映画評 マインクラフト/ザ・ムービー🇺🇸

世界的人気ゲーム・マインクラフトを、ハリウッドで実写映画化。自分の好きなようにものづくりや冒険が楽しめるゲームの世界観を再現し、そこで繰り広げられる冒険を描く。
青く光る謎のキューブを見つけたスティーブは、全てが四角形ででき、さらにイメージしたものをなんでも創りだせる不思議な異世界「マイクラワールド」へ転送される。さらに、ギャレット、ナタリーとヘンリー姉弟、ドーンの4人もまた、マイクラワールドに転送され、創造力を駆使してサバイバルを繰り広げる。
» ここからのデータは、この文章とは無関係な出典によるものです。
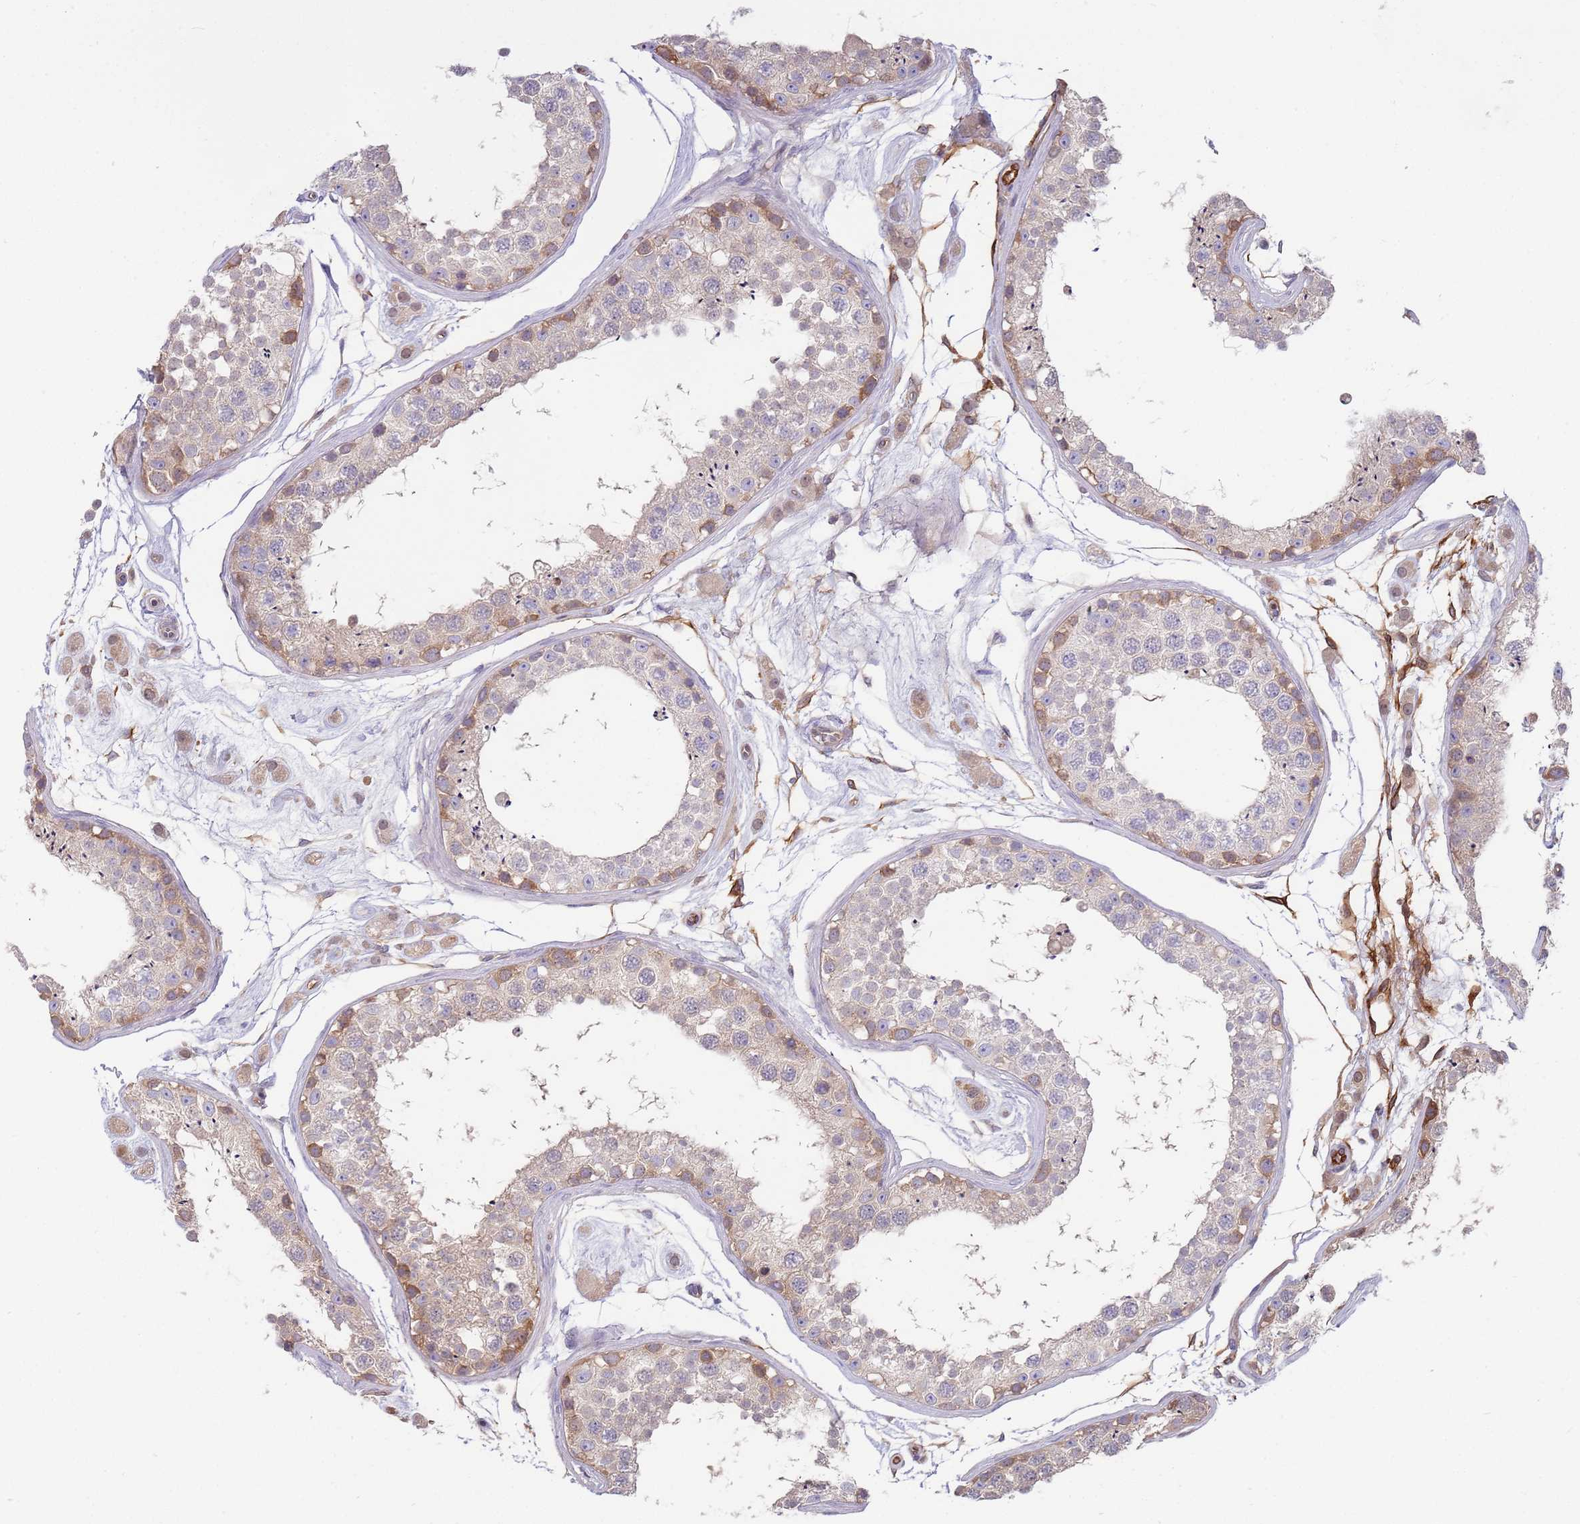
{"staining": {"intensity": "moderate", "quantity": "<25%", "location": "cytoplasmic/membranous"}, "tissue": "testis", "cell_type": "Cells in seminiferous ducts", "image_type": "normal", "snomed": [{"axis": "morphology", "description": "Normal tissue, NOS"}, {"axis": "topography", "description": "Testis"}], "caption": "Testis stained for a protein reveals moderate cytoplasmic/membranous positivity in cells in seminiferous ducts.", "gene": "GSDMD", "patient": {"sex": "male", "age": 25}}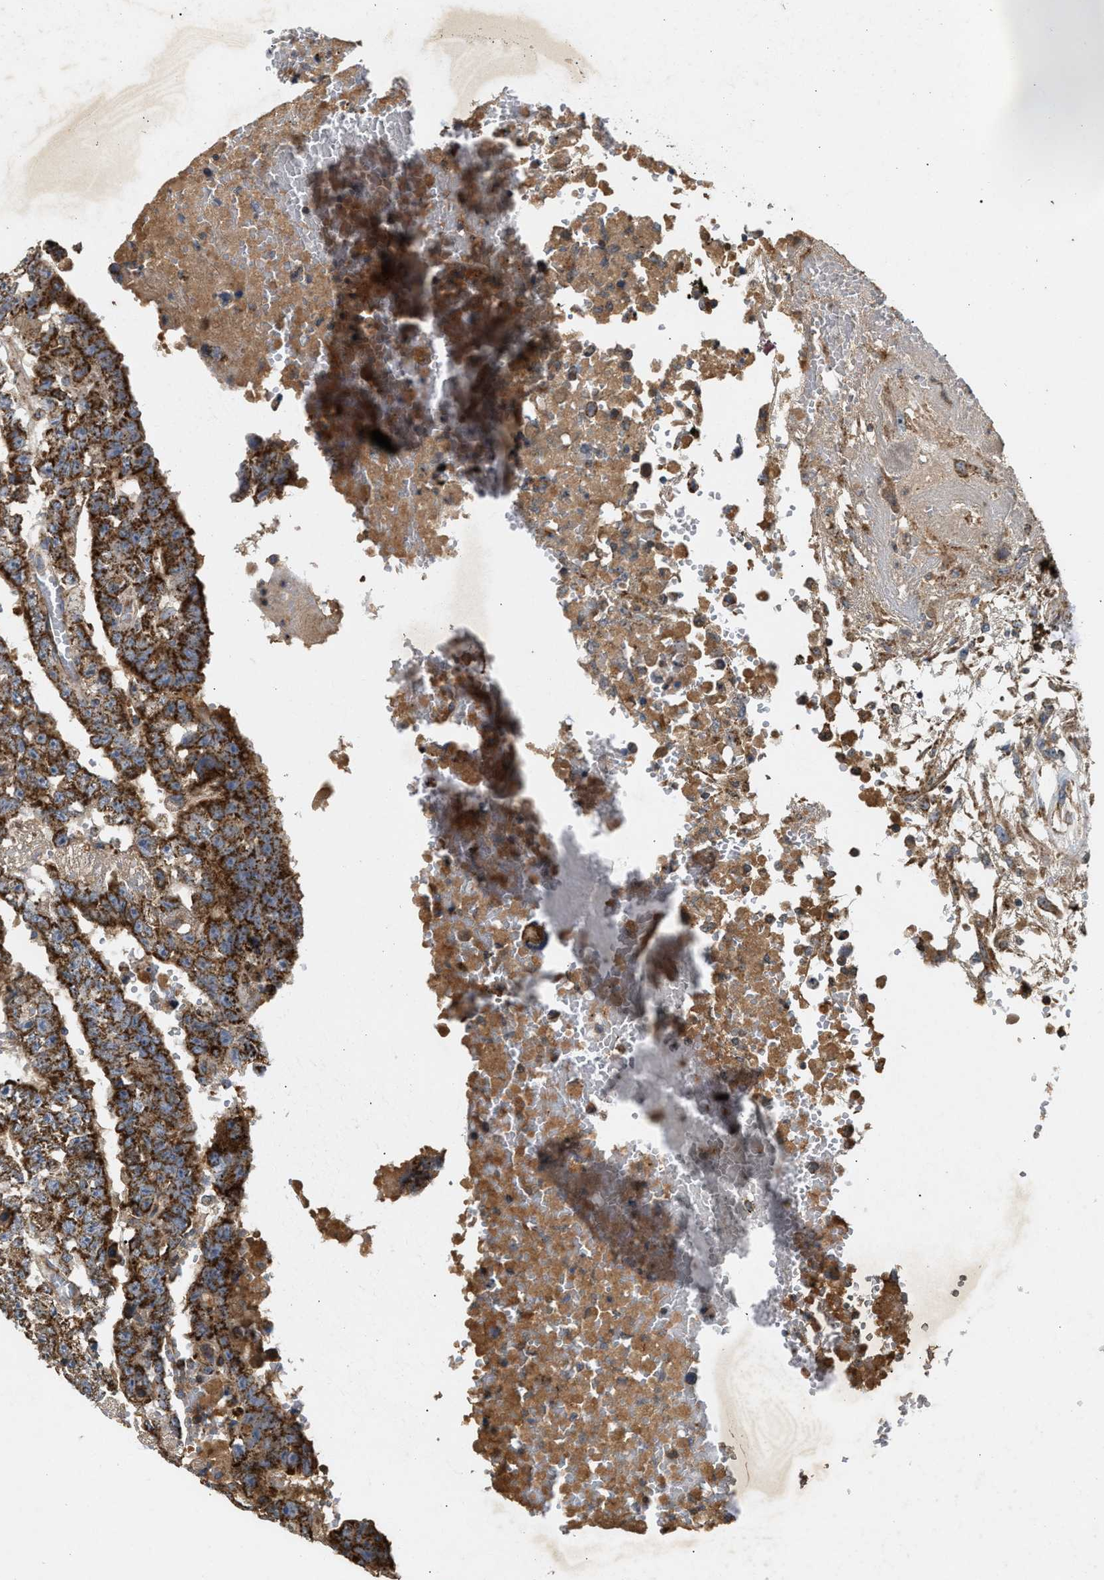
{"staining": {"intensity": "strong", "quantity": ">75%", "location": "cytoplasmic/membranous"}, "tissue": "testis cancer", "cell_type": "Tumor cells", "image_type": "cancer", "snomed": [{"axis": "morphology", "description": "Carcinoma, Embryonal, NOS"}, {"axis": "topography", "description": "Testis"}], "caption": "A brown stain labels strong cytoplasmic/membranous expression of a protein in human testis embryonal carcinoma tumor cells.", "gene": "TACO1", "patient": {"sex": "male", "age": 25}}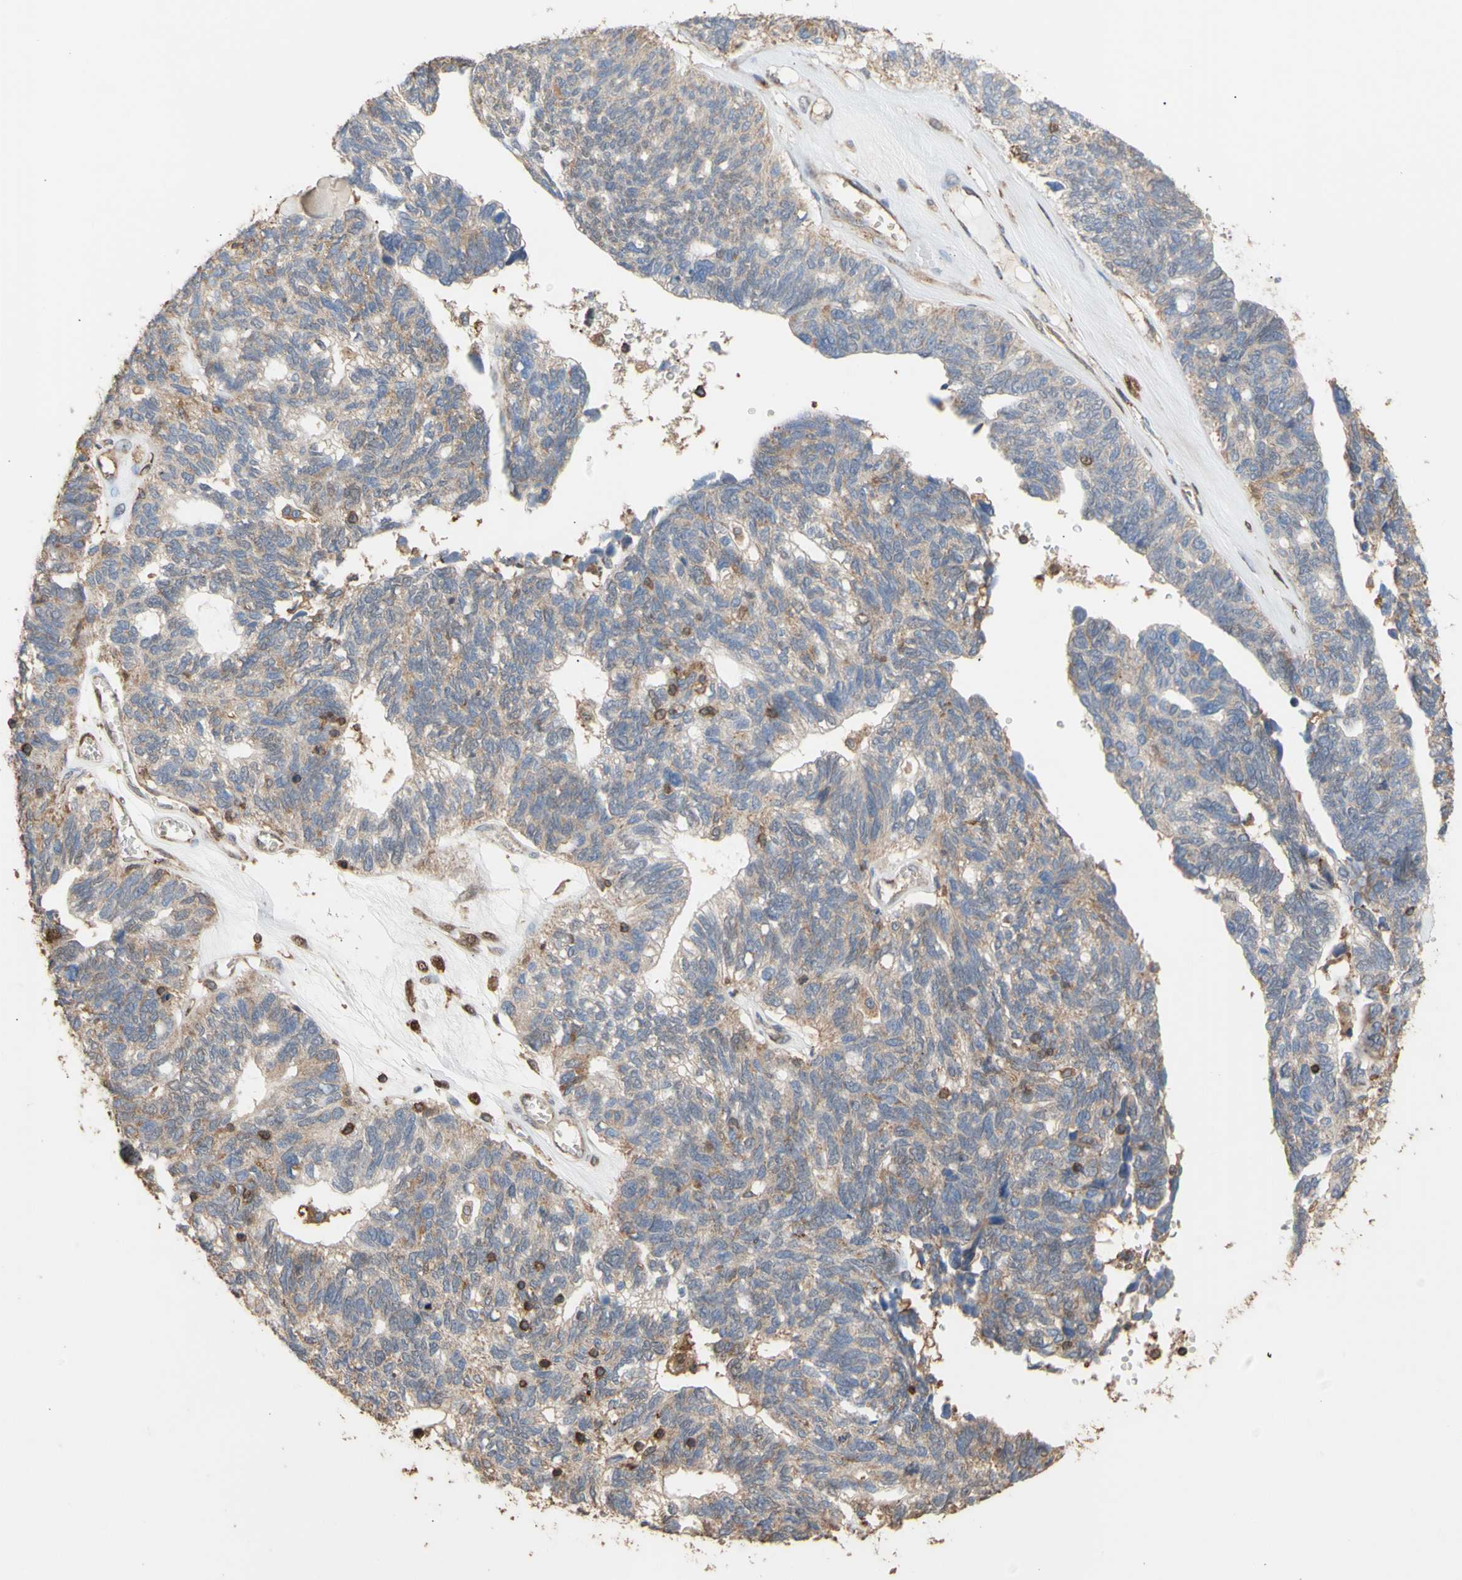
{"staining": {"intensity": "weak", "quantity": ">75%", "location": "cytoplasmic/membranous"}, "tissue": "ovarian cancer", "cell_type": "Tumor cells", "image_type": "cancer", "snomed": [{"axis": "morphology", "description": "Cystadenocarcinoma, serous, NOS"}, {"axis": "topography", "description": "Ovary"}], "caption": "Serous cystadenocarcinoma (ovarian) stained for a protein (brown) shows weak cytoplasmic/membranous positive staining in approximately >75% of tumor cells.", "gene": "ALDH9A1", "patient": {"sex": "female", "age": 79}}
マインクラフトをプレイしたことがある身からすれば、本作の出来具合には、大きな不満を抱かざる得なかった。無駄に多いキャスト陣と蛇足なドラマ、マインクラフトの世界観や設定を数多く改悪した駄作であった。
スティーブ(ジャック・ブラック)がマイクラワールドに迷い込んだ場面から切り替わり、ギャレットやヘンリーなど人間世界でのドラマが描かれるのだが、マイクラでの冒険を見たい身からすれば蛇足にしか映らない。しかも異様に長く描かれているため、マイクラワールドに舞台が変わらないことに焦ったくなってしまった。
百歩譲って、モノづくりが得意であるが故にイジメにあってしまうヘンリーに関しては、マイクラワールドで自由に発明することにカタルシスがある。しかし彼以外の3人はいても居なくても成立する。ナタリーとドーンの2人は金魚の糞で、ギャレットに関しては過去の栄光にしがみつくというマインクラフトとは一切の関係がないドラマ。本作で描かれる人間はスティーブとヘンリーだけで良い。
マイクラ世界の描かれ方も不満は多い。本作はクラフト(手作業)描写ばかりで、マイン(採掘)描写がほとんど描かれない。クラフトするために材料を集める冒険及びマインもゲームをプレイする上で重要な工程だ。そのため簡単に強力な武器をクラフトすることは、ゲームで覚えた楽しさを度外視したご都合主義演出ということになる。本作がクリエイティブモードだけならまだしもサバイバルも関わってくるとなると、よりご都合主義が際立ってしまう。
本作のヴィランであるピグリンの描かれ方も飲み込みにくい。ネザーから侵略しに来た設定なのだが、ゲームでは中立キャラ(一定の条件を踏めば敵となる)かつ侵略者の設定は無い。むしろ、村人を襲撃するエヴォーカーが適任ということもあり、ピグリンの改変がノイズでしかない。また、ボスであるマルゴシャの過去も希薄かつ蛇足であったため、敵を倒すカタルシスも皆無でしかなかった。